Wthether it’s a sign of Spring or the green shoots of recovery, recent activity in the UK housing market has seen an appropriate response from the major UK home insurance companies, with a multi million pound spend on prime time TV advertising.
The home insurance market had gone quiet in recent months but recent positive indicators in the housing market have led to this bombardment on every TV and commercial Radio station. Home Insurance is definitely the flavour of the month with the market under capacity due to many people cutting levels of cover or dropping covers completely because of the recession.
So what’s been happening in the UK housing market recently to have caused this big budget spend?
Well in April house prices had risen by 8.5 % since January which is a startling recovery in itself, and the figures for the number of valuations carried out in May confirm the trend with Valuation activity in May up by over a quarter compared to May 2009, according to the latest research by Connells Estates Survey team.
This confirms that both the supply side of housing and the demand side from potential buyers appear on the face of it bouyant. It remains to be seen if the Bank Assurers are prepared to underwite this economic activity with the supply of mortgages necessary to complete all these potential deals.
The most up-to-date figures currently available from the Land Registry show that during February 2010, the number of completed house sales in England and Wales rose by 49 per cent to 40,502 from 27,190 in February 2009. It will be interesting to see if there were as many sales during the period since February of rising house prices.
The new Government are also sending out mixed messages about the housing market.
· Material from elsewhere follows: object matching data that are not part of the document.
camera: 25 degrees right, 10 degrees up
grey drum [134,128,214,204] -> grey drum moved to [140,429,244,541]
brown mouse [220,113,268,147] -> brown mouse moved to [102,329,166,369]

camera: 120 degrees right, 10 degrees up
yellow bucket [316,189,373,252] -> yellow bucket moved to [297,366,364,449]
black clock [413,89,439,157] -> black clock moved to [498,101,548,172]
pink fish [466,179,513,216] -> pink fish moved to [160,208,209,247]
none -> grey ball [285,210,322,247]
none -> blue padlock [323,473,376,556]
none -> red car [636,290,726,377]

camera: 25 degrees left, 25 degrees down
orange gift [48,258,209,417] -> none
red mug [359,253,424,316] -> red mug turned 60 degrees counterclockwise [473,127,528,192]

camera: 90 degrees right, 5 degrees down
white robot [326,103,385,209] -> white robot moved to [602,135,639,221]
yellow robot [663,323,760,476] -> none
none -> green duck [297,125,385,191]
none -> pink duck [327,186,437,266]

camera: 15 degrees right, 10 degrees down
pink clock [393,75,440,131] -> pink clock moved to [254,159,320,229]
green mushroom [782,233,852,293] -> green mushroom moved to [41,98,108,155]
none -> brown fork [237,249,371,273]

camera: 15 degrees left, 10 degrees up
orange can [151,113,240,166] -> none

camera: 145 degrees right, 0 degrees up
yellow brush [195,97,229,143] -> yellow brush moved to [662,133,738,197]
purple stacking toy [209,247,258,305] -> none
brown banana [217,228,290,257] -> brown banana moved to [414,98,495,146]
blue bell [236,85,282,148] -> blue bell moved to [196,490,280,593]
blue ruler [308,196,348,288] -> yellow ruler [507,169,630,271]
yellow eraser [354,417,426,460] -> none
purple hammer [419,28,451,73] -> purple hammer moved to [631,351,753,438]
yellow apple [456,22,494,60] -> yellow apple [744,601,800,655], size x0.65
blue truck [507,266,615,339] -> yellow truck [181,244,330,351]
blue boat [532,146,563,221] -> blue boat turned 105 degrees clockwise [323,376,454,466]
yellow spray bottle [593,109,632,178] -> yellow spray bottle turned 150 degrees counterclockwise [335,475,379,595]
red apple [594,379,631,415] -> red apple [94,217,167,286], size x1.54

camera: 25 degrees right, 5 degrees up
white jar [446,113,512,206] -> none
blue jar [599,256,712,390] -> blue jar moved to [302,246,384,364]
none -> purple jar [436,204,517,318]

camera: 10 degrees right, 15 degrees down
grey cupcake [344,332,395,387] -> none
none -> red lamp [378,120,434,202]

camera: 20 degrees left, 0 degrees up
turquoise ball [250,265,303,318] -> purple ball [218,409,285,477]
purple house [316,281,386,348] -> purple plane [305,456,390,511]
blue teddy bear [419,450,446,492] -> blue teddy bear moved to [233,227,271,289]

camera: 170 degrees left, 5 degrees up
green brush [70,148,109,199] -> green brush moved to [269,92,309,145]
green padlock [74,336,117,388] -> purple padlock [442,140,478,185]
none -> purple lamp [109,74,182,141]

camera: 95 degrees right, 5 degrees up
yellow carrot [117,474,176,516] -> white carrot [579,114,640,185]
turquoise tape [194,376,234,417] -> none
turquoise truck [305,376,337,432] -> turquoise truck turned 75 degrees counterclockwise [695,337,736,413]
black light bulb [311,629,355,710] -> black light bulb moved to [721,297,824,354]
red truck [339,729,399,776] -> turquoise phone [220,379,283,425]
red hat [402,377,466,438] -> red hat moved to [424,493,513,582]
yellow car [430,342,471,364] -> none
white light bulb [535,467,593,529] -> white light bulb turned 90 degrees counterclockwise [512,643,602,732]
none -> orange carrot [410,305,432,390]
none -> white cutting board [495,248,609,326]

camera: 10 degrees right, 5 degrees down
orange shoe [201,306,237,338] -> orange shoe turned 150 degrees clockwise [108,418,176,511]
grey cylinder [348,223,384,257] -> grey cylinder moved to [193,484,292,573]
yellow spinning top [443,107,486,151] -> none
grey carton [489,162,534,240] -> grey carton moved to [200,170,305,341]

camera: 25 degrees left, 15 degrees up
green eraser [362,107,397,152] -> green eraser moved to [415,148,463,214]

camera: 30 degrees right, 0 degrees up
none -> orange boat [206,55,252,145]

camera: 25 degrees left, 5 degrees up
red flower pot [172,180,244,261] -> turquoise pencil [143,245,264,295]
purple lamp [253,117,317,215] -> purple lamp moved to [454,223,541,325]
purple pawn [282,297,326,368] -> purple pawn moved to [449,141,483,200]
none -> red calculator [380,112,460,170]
On the one hand they have scrapped the regional development of 600,000 houses for low paid workers around the country, presumably to let the vacuum be filed by property developers.
Then on the the hand they intend to hit the private landlords and developers hard in the pocket with large increases in Capital Gains Tax.
Some commentators are saying that 30% of the housing demand is from private investors and forcing a CGT tax-hike on property investors will drive many from the housing market at a time when its recovery is still perilously fragile.
What utter tosh – these are the same people that have seen the values of their properties increase by 400 percent plus over the last ten years. Some of these so called investors, whose greed initially generated the demand that created the massive price rises and forced ‘joe public’ out of the market, own portfolios of 10 20 30 or even 500 properties!
Either way the home insurers are not bothered, because where they once sold a specialist home insurance product to a Landlord they can now sell a standard home insurance policy to a home owner.
Were they all bankers at Monopoly when they were kids?
These people are just as much to blame for the current recession as the Banks that made credit readily available for them to play their easy money games. The toxic debts were only toxic because house prices were artificially inflated by these pariahs and normal people looking for a home were tricked into buying into negative equity without even realising it!
Personally Insurance Blogger thinks CGT should be raised even higher! Those who made all the profits that caused this recession should be made to pay now!
As for the detrimental effect on the housing market and possible falling prices leading to new negative equity….
Well that’s market economics for you and you can only temporarily stop the deflationary pressures that must happen in order to bring new entrants to the market. A market that sorely needs affordable housing where the profits are not going into the hands of a few un-entrepreneurial feudal landlords!